┌──

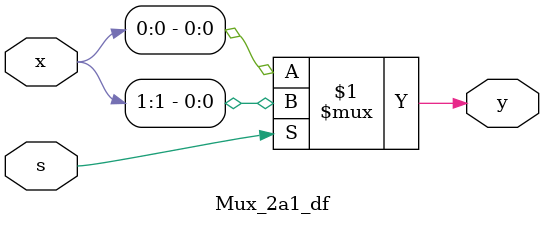
<source format=v>

`timescale 1ps / 1ps


module Mux_2a1_df ( y ,x ,s );

	input [1:0] x;
	input s;
	
	output y;
	
	assign y = s?x[1]:x[0]; 

endmodule

</source>
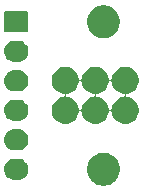
<source format=gbs>
G04 #@! TF.GenerationSoftware,KiCad,Pcbnew,(5.1.4)-1*
G04 #@! TF.CreationDate,2019-12-18T15:45:31+05:30*
G04 #@! TF.ProjectId,pogo connector pcb,706f676f-2063-46f6-9e6e-6563746f7220,rev?*
G04 #@! TF.SameCoordinates,Original*
G04 #@! TF.FileFunction,Soldermask,Bot*
G04 #@! TF.FilePolarity,Negative*
%FSLAX46Y46*%
G04 Gerber Fmt 4.6, Leading zero omitted, Abs format (unit mm)*
G04 Created by KiCad (PCBNEW (5.1.4)-1) date 2019-12-18 15:45:31*
%MOMM*%
%LPD*%
G04 APERTURE LIST*
%ADD10C,0.100000*%
G04 APERTURE END LIST*
D10*
G36*
X18168433Y-21934893D02*
G01*
X18258657Y-21952839D01*
X18364267Y-21996585D01*
X18513621Y-22058449D01*
X18513622Y-22058450D01*
X18743086Y-22211772D01*
X18938228Y-22406914D01*
X18976075Y-22463557D01*
X19091551Y-22636379D01*
X19197161Y-22891344D01*
X19251000Y-23162012D01*
X19251000Y-23437988D01*
X19197161Y-23708656D01*
X19091551Y-23963621D01*
X19091550Y-23963622D01*
X18938228Y-24193086D01*
X18743086Y-24388228D01*
X18589763Y-24490675D01*
X18513621Y-24541551D01*
X18364267Y-24603415D01*
X18258657Y-24647161D01*
X18168433Y-24665107D01*
X17987988Y-24701000D01*
X17712012Y-24701000D01*
X17531567Y-24665107D01*
X17441343Y-24647161D01*
X17335733Y-24603415D01*
X17186379Y-24541551D01*
X17110237Y-24490675D01*
X16956914Y-24388228D01*
X16761772Y-24193086D01*
X16608450Y-23963622D01*
X16608449Y-23963621D01*
X16502839Y-23708656D01*
X16449000Y-23437988D01*
X16449000Y-23162012D01*
X16502839Y-22891344D01*
X16608449Y-22636379D01*
X16723925Y-22463557D01*
X16761772Y-22406914D01*
X16956914Y-22211772D01*
X17186378Y-22058450D01*
X17186379Y-22058449D01*
X17335733Y-21996585D01*
X17441343Y-21952839D01*
X17531567Y-21934893D01*
X17712012Y-21899000D01*
X17987988Y-21899000D01*
X18168433Y-21934893D01*
X18168433Y-21934893D01*
G37*
G36*
X10685442Y-22405518D02*
G01*
X10751627Y-22412037D01*
X10921466Y-22463557D01*
X11077991Y-22547222D01*
X11113729Y-22576552D01*
X11215186Y-22659814D01*
X11298448Y-22761271D01*
X11327778Y-22797009D01*
X11327779Y-22797011D01*
X11378202Y-22891344D01*
X11411443Y-22953534D01*
X11462963Y-23123373D01*
X11480359Y-23300000D01*
X11462963Y-23476627D01*
X11411443Y-23646466D01*
X11411442Y-23646468D01*
X11378201Y-23708657D01*
X11327778Y-23802991D01*
X11298448Y-23838729D01*
X11215186Y-23940186D01*
X11113729Y-24023448D01*
X11077991Y-24052778D01*
X10921466Y-24136443D01*
X10751627Y-24187963D01*
X10699611Y-24193086D01*
X10619260Y-24201000D01*
X10280740Y-24201000D01*
X10200389Y-24193086D01*
X10148373Y-24187963D01*
X9978534Y-24136443D01*
X9822009Y-24052778D01*
X9786271Y-24023448D01*
X9684814Y-23940186D01*
X9601552Y-23838729D01*
X9572222Y-23802991D01*
X9521799Y-23708657D01*
X9488558Y-23646468D01*
X9488557Y-23646466D01*
X9437037Y-23476627D01*
X9419641Y-23300000D01*
X9437037Y-23123373D01*
X9488557Y-22953534D01*
X9521799Y-22891344D01*
X9572221Y-22797011D01*
X9572222Y-22797009D01*
X9601552Y-22761271D01*
X9684814Y-22659814D01*
X9786271Y-22576552D01*
X9822009Y-22547222D01*
X9978534Y-22463557D01*
X10148373Y-22412037D01*
X10214558Y-22405518D01*
X10280740Y-22399000D01*
X10619260Y-22399000D01*
X10685442Y-22405518D01*
X10685442Y-22405518D01*
G37*
G36*
X10685442Y-19905518D02*
G01*
X10751627Y-19912037D01*
X10921466Y-19963557D01*
X11077991Y-20047222D01*
X11113729Y-20076552D01*
X11215186Y-20159814D01*
X11298448Y-20261271D01*
X11327778Y-20297009D01*
X11411443Y-20453534D01*
X11462963Y-20623373D01*
X11480359Y-20800000D01*
X11462963Y-20976627D01*
X11411443Y-21146466D01*
X11327778Y-21302991D01*
X11298448Y-21338729D01*
X11215186Y-21440186D01*
X11113729Y-21523448D01*
X11077991Y-21552778D01*
X10921466Y-21636443D01*
X10751627Y-21687963D01*
X10685443Y-21694481D01*
X10619260Y-21701000D01*
X10280740Y-21701000D01*
X10214557Y-21694481D01*
X10148373Y-21687963D01*
X9978534Y-21636443D01*
X9822009Y-21552778D01*
X9786271Y-21523448D01*
X9684814Y-21440186D01*
X9601552Y-21338729D01*
X9572222Y-21302991D01*
X9488557Y-21146466D01*
X9437037Y-20976627D01*
X9419641Y-20800000D01*
X9437037Y-20623373D01*
X9488557Y-20453534D01*
X9572222Y-20297009D01*
X9601552Y-20261271D01*
X9684814Y-20159814D01*
X9786271Y-20076552D01*
X9822009Y-20047222D01*
X9978534Y-19963557D01*
X10148373Y-19912037D01*
X10214558Y-19905518D01*
X10280740Y-19899000D01*
X10619260Y-19899000D01*
X10685442Y-19905518D01*
X10685442Y-19905518D01*
G37*
G36*
X14824549Y-14631116D02*
G01*
X14935734Y-14653232D01*
X15145203Y-14739997D01*
X15333720Y-14865960D01*
X15494040Y-15026280D01*
X15583265Y-15159815D01*
X15620004Y-15214799D01*
X15706768Y-15424267D01*
X15747403Y-15628552D01*
X15754516Y-15652001D01*
X15766067Y-15673612D01*
X15781612Y-15692554D01*
X15800554Y-15708099D01*
X15822165Y-15719650D01*
X15845614Y-15726763D01*
X15870000Y-15729165D01*
X15894386Y-15726763D01*
X15917835Y-15719650D01*
X15939446Y-15708099D01*
X15958388Y-15692554D01*
X15973933Y-15673612D01*
X15985484Y-15652001D01*
X15992597Y-15628552D01*
X16033232Y-15424267D01*
X16119996Y-15214799D01*
X16156735Y-15159815D01*
X16245960Y-15026280D01*
X16406280Y-14865960D01*
X16594797Y-14739997D01*
X16804266Y-14653232D01*
X16915451Y-14631116D01*
X17026635Y-14609000D01*
X17253365Y-14609000D01*
X17364549Y-14631116D01*
X17475734Y-14653232D01*
X17685203Y-14739997D01*
X17873720Y-14865960D01*
X18034040Y-15026280D01*
X18123265Y-15159815D01*
X18160004Y-15214799D01*
X18246768Y-15424267D01*
X18287403Y-15628552D01*
X18294516Y-15652001D01*
X18306067Y-15673612D01*
X18321612Y-15692554D01*
X18340554Y-15708099D01*
X18362165Y-15719650D01*
X18385614Y-15726763D01*
X18410000Y-15729165D01*
X18434386Y-15726763D01*
X18457835Y-15719650D01*
X18479446Y-15708099D01*
X18498388Y-15692554D01*
X18513933Y-15673612D01*
X18525484Y-15652001D01*
X18532597Y-15628552D01*
X18573232Y-15424267D01*
X18659996Y-15214799D01*
X18696735Y-15159815D01*
X18785960Y-15026280D01*
X18946280Y-14865960D01*
X19134797Y-14739997D01*
X19344266Y-14653232D01*
X19455451Y-14631116D01*
X19566635Y-14609000D01*
X19793365Y-14609000D01*
X19904549Y-14631116D01*
X20015734Y-14653232D01*
X20225203Y-14739997D01*
X20413720Y-14865960D01*
X20574040Y-15026280D01*
X20700003Y-15214797D01*
X20786768Y-15424266D01*
X20831000Y-15646636D01*
X20831000Y-15873364D01*
X20786768Y-16095734D01*
X20700003Y-16305203D01*
X20574040Y-16493720D01*
X20413720Y-16654040D01*
X20225203Y-16780003D01*
X20015734Y-16866768D01*
X19888161Y-16892144D01*
X19811448Y-16907403D01*
X19787999Y-16914516D01*
X19766388Y-16926067D01*
X19747446Y-16941612D01*
X19731901Y-16960554D01*
X19720350Y-16982165D01*
X19713237Y-17005614D01*
X19710835Y-17030000D01*
X19713237Y-17054386D01*
X19720350Y-17077835D01*
X19731901Y-17099446D01*
X19747446Y-17118388D01*
X19766388Y-17133933D01*
X19787999Y-17145484D01*
X19811448Y-17152597D01*
X19888161Y-17167856D01*
X20015734Y-17193232D01*
X20225203Y-17279997D01*
X20413720Y-17405960D01*
X20574040Y-17566280D01*
X20700003Y-17754797D01*
X20786768Y-17964266D01*
X20831000Y-18186636D01*
X20831000Y-18413364D01*
X20786768Y-18635734D01*
X20700003Y-18845203D01*
X20574040Y-19033720D01*
X20413720Y-19194040D01*
X20225203Y-19320003D01*
X20015734Y-19406768D01*
X19904549Y-19428884D01*
X19793365Y-19451000D01*
X19566635Y-19451000D01*
X19455451Y-19428884D01*
X19344266Y-19406768D01*
X19134797Y-19320003D01*
X18946280Y-19194040D01*
X18785960Y-19033720D01*
X18659997Y-18845203D01*
X18573232Y-18635734D01*
X18532597Y-18431448D01*
X18525484Y-18407999D01*
X18513933Y-18386388D01*
X18498388Y-18367446D01*
X18479446Y-18351901D01*
X18457835Y-18340350D01*
X18434386Y-18333237D01*
X18410000Y-18330835D01*
X18385614Y-18333237D01*
X18362165Y-18340350D01*
X18340554Y-18351901D01*
X18321612Y-18367446D01*
X18306067Y-18386388D01*
X18294516Y-18407999D01*
X18287403Y-18431448D01*
X18246768Y-18635734D01*
X18160003Y-18845203D01*
X18034040Y-19033720D01*
X17873720Y-19194040D01*
X17685203Y-19320003D01*
X17475734Y-19406768D01*
X17364549Y-19428884D01*
X17253365Y-19451000D01*
X17026635Y-19451000D01*
X16915451Y-19428884D01*
X16804266Y-19406768D01*
X16594797Y-19320003D01*
X16406280Y-19194040D01*
X16245960Y-19033720D01*
X16119997Y-18845203D01*
X16033232Y-18635734D01*
X15992597Y-18431448D01*
X15985484Y-18407999D01*
X15973933Y-18386388D01*
X15958388Y-18367446D01*
X15939446Y-18351901D01*
X15917835Y-18340350D01*
X15894386Y-18333237D01*
X15870000Y-18330835D01*
X15845614Y-18333237D01*
X15822165Y-18340350D01*
X15800554Y-18351901D01*
X15781612Y-18367446D01*
X15766067Y-18386388D01*
X15754516Y-18407999D01*
X15747403Y-18431448D01*
X15706768Y-18635734D01*
X15620003Y-18845203D01*
X15494040Y-19033720D01*
X15333720Y-19194040D01*
X15145203Y-19320003D01*
X14935734Y-19406768D01*
X14824549Y-19428884D01*
X14713365Y-19451000D01*
X14486635Y-19451000D01*
X14375451Y-19428884D01*
X14264266Y-19406768D01*
X14054797Y-19320003D01*
X13866280Y-19194040D01*
X13705960Y-19033720D01*
X13579997Y-18845203D01*
X13493232Y-18635734D01*
X13449000Y-18413364D01*
X13449000Y-18186636D01*
X13493232Y-17964266D01*
X13579997Y-17754797D01*
X13705960Y-17566280D01*
X13866280Y-17405960D01*
X14054797Y-17279997D01*
X14264266Y-17193232D01*
X14391839Y-17167856D01*
X14468552Y-17152597D01*
X14492001Y-17145484D01*
X14513612Y-17133933D01*
X14532554Y-17118388D01*
X14548099Y-17099446D01*
X14559650Y-17077835D01*
X14566763Y-17054386D01*
X14569165Y-17030000D01*
X14630835Y-17030000D01*
X14633237Y-17054386D01*
X14640350Y-17077835D01*
X14651901Y-17099446D01*
X14667446Y-17118388D01*
X14686388Y-17133933D01*
X14707999Y-17145484D01*
X14731448Y-17152597D01*
X14808161Y-17167856D01*
X14935734Y-17193232D01*
X15145203Y-17279997D01*
X15333720Y-17405960D01*
X15494040Y-17566280D01*
X15620003Y-17754797D01*
X15702323Y-17953534D01*
X15706768Y-17964267D01*
X15747403Y-18168552D01*
X15754516Y-18192001D01*
X15766067Y-18213612D01*
X15781612Y-18232554D01*
X15800554Y-18248099D01*
X15822165Y-18259650D01*
X15845614Y-18266763D01*
X15870000Y-18269165D01*
X15894386Y-18266763D01*
X15917835Y-18259650D01*
X15939446Y-18248099D01*
X15958388Y-18232554D01*
X15973933Y-18213612D01*
X15985484Y-18192001D01*
X15992597Y-18168552D01*
X16033232Y-17964267D01*
X16037678Y-17953534D01*
X16119997Y-17754797D01*
X16245960Y-17566280D01*
X16406280Y-17405960D01*
X16594797Y-17279997D01*
X16804266Y-17193232D01*
X16931839Y-17167856D01*
X17008552Y-17152597D01*
X17032001Y-17145484D01*
X17053612Y-17133933D01*
X17072554Y-17118388D01*
X17088099Y-17099446D01*
X17099650Y-17077835D01*
X17106763Y-17054386D01*
X17109165Y-17030000D01*
X17170835Y-17030000D01*
X17173237Y-17054386D01*
X17180350Y-17077835D01*
X17191901Y-17099446D01*
X17207446Y-17118388D01*
X17226388Y-17133933D01*
X17247999Y-17145484D01*
X17271448Y-17152597D01*
X17348161Y-17167856D01*
X17475734Y-17193232D01*
X17685203Y-17279997D01*
X17873720Y-17405960D01*
X18034040Y-17566280D01*
X18160003Y-17754797D01*
X18242323Y-17953534D01*
X18246768Y-17964267D01*
X18287403Y-18168552D01*
X18294516Y-18192001D01*
X18306067Y-18213612D01*
X18321612Y-18232554D01*
X18340554Y-18248099D01*
X18362165Y-18259650D01*
X18385614Y-18266763D01*
X18410000Y-18269165D01*
X18434386Y-18266763D01*
X18457835Y-18259650D01*
X18479446Y-18248099D01*
X18498388Y-18232554D01*
X18513933Y-18213612D01*
X18525484Y-18192001D01*
X18532597Y-18168552D01*
X18573232Y-17964267D01*
X18577678Y-17953534D01*
X18659997Y-17754797D01*
X18785960Y-17566280D01*
X18946280Y-17405960D01*
X19134797Y-17279997D01*
X19344266Y-17193232D01*
X19471839Y-17167856D01*
X19548552Y-17152597D01*
X19572001Y-17145484D01*
X19593612Y-17133933D01*
X19612554Y-17118388D01*
X19628099Y-17099446D01*
X19639650Y-17077835D01*
X19646763Y-17054386D01*
X19649165Y-17030000D01*
X19646763Y-17005614D01*
X19639650Y-16982165D01*
X19628099Y-16960554D01*
X19612554Y-16941612D01*
X19593612Y-16926067D01*
X19572001Y-16914516D01*
X19548552Y-16907403D01*
X19471839Y-16892144D01*
X19344266Y-16866768D01*
X19134797Y-16780003D01*
X18946280Y-16654040D01*
X18785960Y-16493720D01*
X18659997Y-16305203D01*
X18573232Y-16095734D01*
X18532597Y-15891448D01*
X18525484Y-15867999D01*
X18513933Y-15846388D01*
X18498388Y-15827446D01*
X18479446Y-15811901D01*
X18457835Y-15800350D01*
X18434386Y-15793237D01*
X18410000Y-15790835D01*
X18385614Y-15793237D01*
X18362165Y-15800350D01*
X18340554Y-15811901D01*
X18321612Y-15827446D01*
X18306067Y-15846388D01*
X18294516Y-15867999D01*
X18287403Y-15891448D01*
X18246768Y-16095734D01*
X18160003Y-16305203D01*
X18034040Y-16493720D01*
X17873720Y-16654040D01*
X17685203Y-16780003D01*
X17475734Y-16866768D01*
X17348161Y-16892144D01*
X17271448Y-16907403D01*
X17247999Y-16914516D01*
X17226388Y-16926067D01*
X17207446Y-16941612D01*
X17191901Y-16960554D01*
X17180350Y-16982165D01*
X17173237Y-17005614D01*
X17170835Y-17030000D01*
X17109165Y-17030000D01*
X17106763Y-17005614D01*
X17099650Y-16982165D01*
X17088099Y-16960554D01*
X17072554Y-16941612D01*
X17053612Y-16926067D01*
X17032001Y-16914516D01*
X17008552Y-16907403D01*
X16931839Y-16892144D01*
X16804266Y-16866768D01*
X16594797Y-16780003D01*
X16406280Y-16654040D01*
X16245960Y-16493720D01*
X16119997Y-16305203D01*
X16033232Y-16095734D01*
X15992597Y-15891448D01*
X15985484Y-15867999D01*
X15973933Y-15846388D01*
X15958388Y-15827446D01*
X15939446Y-15811901D01*
X15917835Y-15800350D01*
X15894386Y-15793237D01*
X15870000Y-15790835D01*
X15845614Y-15793237D01*
X15822165Y-15800350D01*
X15800554Y-15811901D01*
X15781612Y-15827446D01*
X15766067Y-15846388D01*
X15754516Y-15867999D01*
X15747403Y-15891448D01*
X15706768Y-16095734D01*
X15620003Y-16305203D01*
X15494040Y-16493720D01*
X15333720Y-16654040D01*
X15145203Y-16780003D01*
X14935734Y-16866768D01*
X14808161Y-16892144D01*
X14731448Y-16907403D01*
X14707999Y-16914516D01*
X14686388Y-16926067D01*
X14667446Y-16941612D01*
X14651901Y-16960554D01*
X14640350Y-16982165D01*
X14633237Y-17005614D01*
X14630835Y-17030000D01*
X14569165Y-17030000D01*
X14566763Y-17005614D01*
X14559650Y-16982165D01*
X14548099Y-16960554D01*
X14532554Y-16941612D01*
X14513612Y-16926067D01*
X14492001Y-16914516D01*
X14468552Y-16907403D01*
X14391839Y-16892144D01*
X14264266Y-16866768D01*
X14054797Y-16780003D01*
X13866280Y-16654040D01*
X13705960Y-16493720D01*
X13579997Y-16305203D01*
X13493232Y-16095734D01*
X13449000Y-15873364D01*
X13449000Y-15646636D01*
X13493232Y-15424266D01*
X13579997Y-15214797D01*
X13705960Y-15026280D01*
X13866280Y-14865960D01*
X14054797Y-14739997D01*
X14264266Y-14653232D01*
X14375451Y-14631116D01*
X14486635Y-14609000D01*
X14713365Y-14609000D01*
X14824549Y-14631116D01*
X14824549Y-14631116D01*
G37*
G36*
X10685443Y-17405519D02*
G01*
X10751627Y-17412037D01*
X10921466Y-17463557D01*
X11077991Y-17547222D01*
X11101213Y-17566280D01*
X11215186Y-17659814D01*
X11293135Y-17754797D01*
X11327778Y-17797009D01*
X11411443Y-17953534D01*
X11462963Y-18123373D01*
X11480359Y-18300000D01*
X11462963Y-18476627D01*
X11411443Y-18646466D01*
X11327778Y-18802991D01*
X11298448Y-18838729D01*
X11215186Y-18940186D01*
X11113729Y-19023448D01*
X11077991Y-19052778D01*
X10921466Y-19136443D01*
X10751627Y-19187963D01*
X10689925Y-19194040D01*
X10619260Y-19201000D01*
X10280740Y-19201000D01*
X10210075Y-19194040D01*
X10148373Y-19187963D01*
X9978534Y-19136443D01*
X9822009Y-19052778D01*
X9786271Y-19023448D01*
X9684814Y-18940186D01*
X9601552Y-18838729D01*
X9572222Y-18802991D01*
X9488557Y-18646466D01*
X9437037Y-18476627D01*
X9419641Y-18300000D01*
X9437037Y-18123373D01*
X9488557Y-17953534D01*
X9572222Y-17797009D01*
X9606865Y-17754797D01*
X9684814Y-17659814D01*
X9798787Y-17566280D01*
X9822009Y-17547222D01*
X9978534Y-17463557D01*
X10148373Y-17412037D01*
X10214557Y-17405519D01*
X10280740Y-17399000D01*
X10619260Y-17399000D01*
X10685443Y-17405519D01*
X10685443Y-17405519D01*
G37*
G36*
X10685443Y-14905519D02*
G01*
X10751627Y-14912037D01*
X10921466Y-14963557D01*
X11077991Y-15047222D01*
X11113729Y-15076552D01*
X11215186Y-15159814D01*
X11260310Y-15214799D01*
X11327778Y-15297009D01*
X11411443Y-15453534D01*
X11462963Y-15623373D01*
X11480359Y-15800000D01*
X11462963Y-15976627D01*
X11411443Y-16146466D01*
X11327778Y-16302991D01*
X11298448Y-16338729D01*
X11215186Y-16440186D01*
X11113729Y-16523448D01*
X11077991Y-16552778D01*
X10921466Y-16636443D01*
X10751627Y-16687963D01*
X10685442Y-16694482D01*
X10619260Y-16701000D01*
X10280740Y-16701000D01*
X10214558Y-16694482D01*
X10148373Y-16687963D01*
X9978534Y-16636443D01*
X9822009Y-16552778D01*
X9786271Y-16523448D01*
X9684814Y-16440186D01*
X9601552Y-16338729D01*
X9572222Y-16302991D01*
X9488557Y-16146466D01*
X9437037Y-15976627D01*
X9419641Y-15800000D01*
X9437037Y-15623373D01*
X9488557Y-15453534D01*
X9572222Y-15297009D01*
X9639690Y-15214799D01*
X9684814Y-15159814D01*
X9786271Y-15076552D01*
X9822009Y-15047222D01*
X9978534Y-14963557D01*
X10148373Y-14912037D01*
X10214557Y-14905519D01*
X10280740Y-14899000D01*
X10619260Y-14899000D01*
X10685443Y-14905519D01*
X10685443Y-14905519D01*
G37*
G36*
X10685443Y-12405519D02*
G01*
X10751627Y-12412037D01*
X10921466Y-12463557D01*
X11077991Y-12547222D01*
X11113729Y-12576552D01*
X11215186Y-12659814D01*
X11298448Y-12761271D01*
X11327778Y-12797009D01*
X11411443Y-12953534D01*
X11462963Y-13123373D01*
X11480359Y-13300000D01*
X11462963Y-13476627D01*
X11411443Y-13646466D01*
X11327778Y-13802991D01*
X11298448Y-13838729D01*
X11215186Y-13940186D01*
X11113729Y-14023448D01*
X11077991Y-14052778D01*
X10921466Y-14136443D01*
X10751627Y-14187963D01*
X10685442Y-14194482D01*
X10619260Y-14201000D01*
X10280740Y-14201000D01*
X10214558Y-14194482D01*
X10148373Y-14187963D01*
X9978534Y-14136443D01*
X9822009Y-14052778D01*
X9786271Y-14023448D01*
X9684814Y-13940186D01*
X9601552Y-13838729D01*
X9572222Y-13802991D01*
X9488557Y-13646466D01*
X9437037Y-13476627D01*
X9419641Y-13300000D01*
X9437037Y-13123373D01*
X9488557Y-12953534D01*
X9572222Y-12797009D01*
X9601552Y-12761271D01*
X9684814Y-12659814D01*
X9786271Y-12576552D01*
X9822009Y-12547222D01*
X9978534Y-12463557D01*
X10148373Y-12412037D01*
X10214558Y-12405518D01*
X10280740Y-12399000D01*
X10619260Y-12399000D01*
X10685443Y-12405519D01*
X10685443Y-12405519D01*
G37*
G36*
X18168433Y-9434893D02*
G01*
X18258657Y-9452839D01*
X18364267Y-9496585D01*
X18513621Y-9558449D01*
X18513622Y-9558450D01*
X18743086Y-9711772D01*
X18938228Y-9906914D01*
X19028088Y-10041400D01*
X19091551Y-10136379D01*
X19197161Y-10391344D01*
X19251000Y-10662012D01*
X19251000Y-10937988D01*
X19197161Y-11208656D01*
X19091551Y-11463621D01*
X19055151Y-11518097D01*
X18938228Y-11693086D01*
X18743086Y-11888228D01*
X18589763Y-11990675D01*
X18513621Y-12041551D01*
X18364267Y-12103415D01*
X18258657Y-12147161D01*
X18168433Y-12165107D01*
X17987988Y-12201000D01*
X17712012Y-12201000D01*
X17531567Y-12165107D01*
X17441343Y-12147161D01*
X17335733Y-12103415D01*
X17186379Y-12041551D01*
X17110237Y-11990675D01*
X16956914Y-11888228D01*
X16761772Y-11693086D01*
X16644849Y-11518097D01*
X16608449Y-11463621D01*
X16502839Y-11208656D01*
X16449000Y-10937988D01*
X16449000Y-10662012D01*
X16502839Y-10391344D01*
X16608449Y-10136379D01*
X16671912Y-10041400D01*
X16761772Y-9906914D01*
X16956914Y-9711772D01*
X17186378Y-9558450D01*
X17186379Y-9558449D01*
X17335733Y-9496585D01*
X17441343Y-9452839D01*
X17531567Y-9434893D01*
X17712012Y-9399000D01*
X17987988Y-9399000D01*
X18168433Y-9434893D01*
X18168433Y-9434893D01*
G37*
G36*
X11333600Y-9902989D02*
G01*
X11366652Y-9913015D01*
X11397103Y-9929292D01*
X11423799Y-9951201D01*
X11445708Y-9977897D01*
X11461985Y-10008348D01*
X11472011Y-10041400D01*
X11476000Y-10081903D01*
X11476000Y-11518097D01*
X11472011Y-11558600D01*
X11461985Y-11591652D01*
X11445708Y-11622103D01*
X11423799Y-11648799D01*
X11397103Y-11670708D01*
X11366652Y-11686985D01*
X11333600Y-11697011D01*
X11293097Y-11701000D01*
X9606903Y-11701000D01*
X9566400Y-11697011D01*
X9533348Y-11686985D01*
X9502897Y-11670708D01*
X9476201Y-11648799D01*
X9454292Y-11622103D01*
X9438015Y-11591652D01*
X9427989Y-11558600D01*
X9424000Y-11518097D01*
X9424000Y-10081903D01*
X9427989Y-10041400D01*
X9438015Y-10008348D01*
X9454292Y-9977897D01*
X9476201Y-9951201D01*
X9502897Y-9929292D01*
X9533348Y-9913015D01*
X9566400Y-9902989D01*
X9606903Y-9899000D01*
X11293097Y-9899000D01*
X11333600Y-9902989D01*
X11333600Y-9902989D01*
G37*
M02*

</source>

└──

**REQUIREMENT:**
Which lines of the records contain the word "APERTURE"? Copy each of them.

**TASK RESPONSE:**
G04 APERTURE LIST*
G04 APERTURE END LIST*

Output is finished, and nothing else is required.